D’autres séries nous montrent des contes cruels avec du sang partout, un pendu, des enfants étouffés, des croix gammées, etc tandis que dans une autre un couple masculin en costume dans un décor de théâtre est occupé avec une raquette ou en train de se rouler une pelle. Dans birds,  il met en rapport des oiseaux empaillés au plafond et des enfants que l’on dirait dans un orphelinat.

Tout aussi subversives, quatre lutteurs libres: deux cabossés bien nets et deux autres dans le flou (sous la douche ?). Dans la même veine violente, Bratkov montre trois grands formats carrés de portraits d’enfants souriants mais bougés (glue sniffers) évoquant leur état de confusion mais c’est sans doute une longue série de lolitas en petit format (kids) qui met le regardeur le plus en porte-à-faux (l’illustration ci-dessous provient de la Haus Für Kunst d’Uri en Suisse).

Moins dérangeantes sont ses secrétaires en petite tenue (secretaries) et ses deux femmes militaires (army girls) que l’on pourra voir chez le galériste italien Lipanjepuntin.
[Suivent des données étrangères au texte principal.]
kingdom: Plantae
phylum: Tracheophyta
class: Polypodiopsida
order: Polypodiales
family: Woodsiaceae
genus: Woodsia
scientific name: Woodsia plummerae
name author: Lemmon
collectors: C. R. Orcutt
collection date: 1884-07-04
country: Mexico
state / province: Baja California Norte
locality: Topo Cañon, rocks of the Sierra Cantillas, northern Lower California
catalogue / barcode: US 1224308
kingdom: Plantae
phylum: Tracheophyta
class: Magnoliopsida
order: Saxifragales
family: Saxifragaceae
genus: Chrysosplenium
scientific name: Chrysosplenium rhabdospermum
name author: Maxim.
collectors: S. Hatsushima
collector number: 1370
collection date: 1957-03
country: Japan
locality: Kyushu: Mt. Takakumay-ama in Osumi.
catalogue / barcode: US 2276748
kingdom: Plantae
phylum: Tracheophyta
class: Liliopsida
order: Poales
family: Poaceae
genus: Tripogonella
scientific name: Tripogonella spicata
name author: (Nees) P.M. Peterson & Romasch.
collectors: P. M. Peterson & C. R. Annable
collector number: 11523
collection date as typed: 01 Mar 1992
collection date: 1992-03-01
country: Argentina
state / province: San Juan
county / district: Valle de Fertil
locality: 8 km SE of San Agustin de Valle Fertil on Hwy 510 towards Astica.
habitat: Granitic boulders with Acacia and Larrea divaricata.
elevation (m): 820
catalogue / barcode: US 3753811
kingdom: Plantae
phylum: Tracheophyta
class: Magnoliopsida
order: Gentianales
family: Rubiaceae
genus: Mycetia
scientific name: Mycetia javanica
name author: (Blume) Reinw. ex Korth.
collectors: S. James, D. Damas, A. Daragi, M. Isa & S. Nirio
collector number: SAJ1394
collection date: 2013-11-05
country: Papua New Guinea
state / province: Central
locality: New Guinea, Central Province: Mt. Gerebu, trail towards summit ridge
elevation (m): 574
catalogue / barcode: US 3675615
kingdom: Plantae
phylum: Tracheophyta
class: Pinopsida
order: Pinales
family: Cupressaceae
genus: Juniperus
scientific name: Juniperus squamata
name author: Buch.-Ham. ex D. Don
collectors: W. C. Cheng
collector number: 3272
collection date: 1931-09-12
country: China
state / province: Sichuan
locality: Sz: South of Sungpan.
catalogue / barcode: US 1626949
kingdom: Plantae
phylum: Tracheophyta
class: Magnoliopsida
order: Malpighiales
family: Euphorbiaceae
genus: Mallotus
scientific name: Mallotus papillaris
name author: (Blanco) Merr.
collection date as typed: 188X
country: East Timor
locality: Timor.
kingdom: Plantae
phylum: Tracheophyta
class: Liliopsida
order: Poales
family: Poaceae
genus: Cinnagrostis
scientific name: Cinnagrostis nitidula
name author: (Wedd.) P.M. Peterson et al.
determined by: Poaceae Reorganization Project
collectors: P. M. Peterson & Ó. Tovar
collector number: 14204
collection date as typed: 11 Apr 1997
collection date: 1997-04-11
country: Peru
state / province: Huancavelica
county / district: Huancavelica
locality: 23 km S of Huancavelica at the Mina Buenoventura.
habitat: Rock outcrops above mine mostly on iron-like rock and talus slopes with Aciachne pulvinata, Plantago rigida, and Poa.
Dans my moscow,  il fait du Martin Parr bon enfant lors d’une kermesse. Il y a aussi des gens qui barbotent dans la boue, un type qui s’abrite dans la neige et des marins bien sûr mais vieux avec une partie du cadre blanc et une séparation noire, rappel des rayure des marins, et enfin des ouvriers sidérurgistes, lunettes de protection levées avec leur ombre leur dessinant une paire de lunettes en plus.

C’est là une présentation très complète du travail provocateur de Bratkov que l’on est pas près de revoir dans un format aussi complet.